FINANCIAL institutions financing farmers in purchases of agricultural inputs must re-examine their objectives and indicate whether their aim is to make farmers self-sufficient or to make them forever dependent on the institutions.

This was said by the president of the National Farmers’ Association of Zimbabwe, Cde Robinson Gapare, when he presented a paper on the Rural Problems and the Role of Investment at a conference in Brasilia, Brazil, last week.

Cde Gapare said finance houses must, together with farmers, look at the broad factors which affect the effective utilisation of agricultural finance and inputs.

He said most farmers who got financial assistance from finance houses were getting bonded to the financial institutions.

Instead of financing their inputs from the sale of their produce, farmers were having to rely on loans every year.

“Farmers are thus moving into a vicious circle where they become entirely dependent on loans to survive,” said Cde Gapare, adding that the circle may become difficult for the farmers to break.

He said some farmers had managed to get licences to enable them to buy farm inputs without having to pay sales tax, but some had not been able to realise the full benefits of such agreements.

However, some farmers in the rural areas who were unable to join groups which ordered inputs from towns, had to buy from rural retailers who often overcharged.

He added that it was time input distributors and manufacturers went rural to enable communal farmers to obtain inputs at fair prices and at sites close to their operations.
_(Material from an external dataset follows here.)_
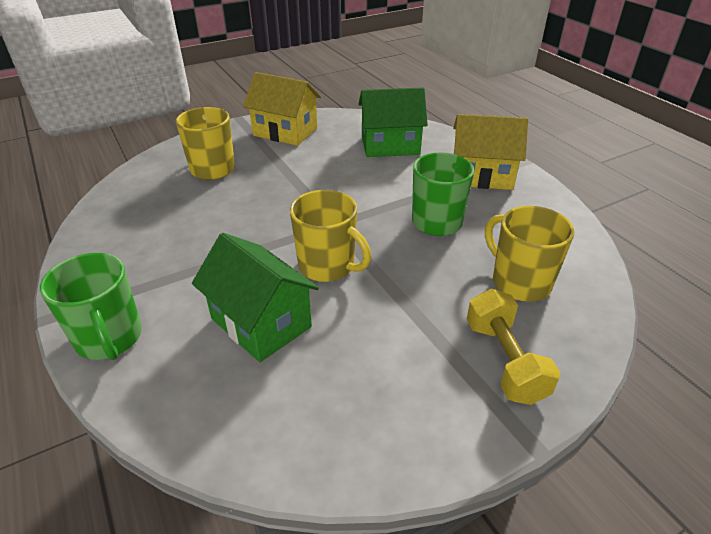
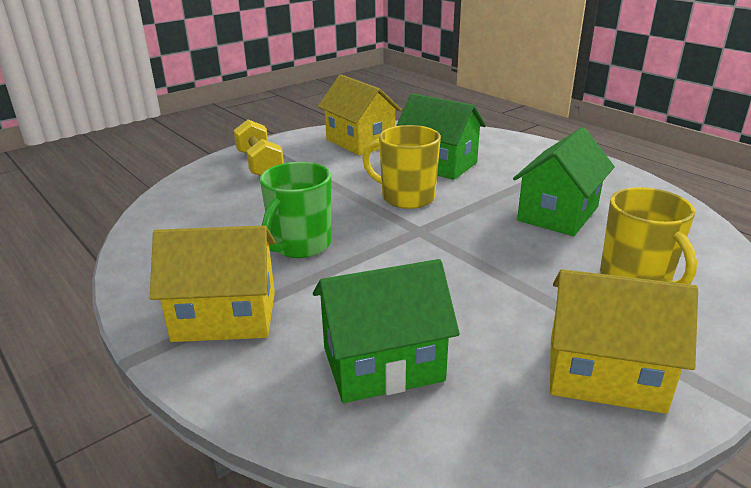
camera: 170 degrees right, 10 degrees down
(109, 338) = (535, 149): green mug -> none
(202, 226) = (558, 214): none -> green house
(349, 409) = (360, 142): none -> yellow house
(519, 282) = (228, 204): yellow mug -> none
Cde Gapare said investment to combat poverty must aim at creating employment, generating rural capital and at industrialisation.

In addition, the investment should aim at providing essential services to rural people.
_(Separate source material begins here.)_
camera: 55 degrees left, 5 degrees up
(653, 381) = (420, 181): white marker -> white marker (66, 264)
“This involves tying money in research, infrastructural development, human development and training,” said Cde Gapare.

For these investment targets to be realised, he said, they must be rural farmer-oriented.


  • Agro-business is big business, and the resuscitation of Zimbabwe’s economy depends on appropriate and affordable funding mechanisms for farmers by banks and other financial institutions. An agricultural economy that relies on farmers who live a life of paying off legacy debts is not only unsustainable, but is bad for food security. Thus agricultural loans must be affordable.
  • Over the years, Government has tried to mitigate the funding challenges in the agricultural sector, by introducing programmes that see farming inputs being distributed to farmers early so that they post a better crop harvest.
  • Drought, soaring prices of agricultural inputs and banks’ stringent conditions on loans remain the vicious cycles for farmers as they also erode their incomes.
  • The likes of Robinson Gapare and Gary Magadzire are heroes of the agriculture sector who worked so hard to prove that black people are capable farmers.

To that end, the Great Zimbabwe University has honoured the latter by setting up the Gary Magadzire School of Agriculture and Natural Sciences.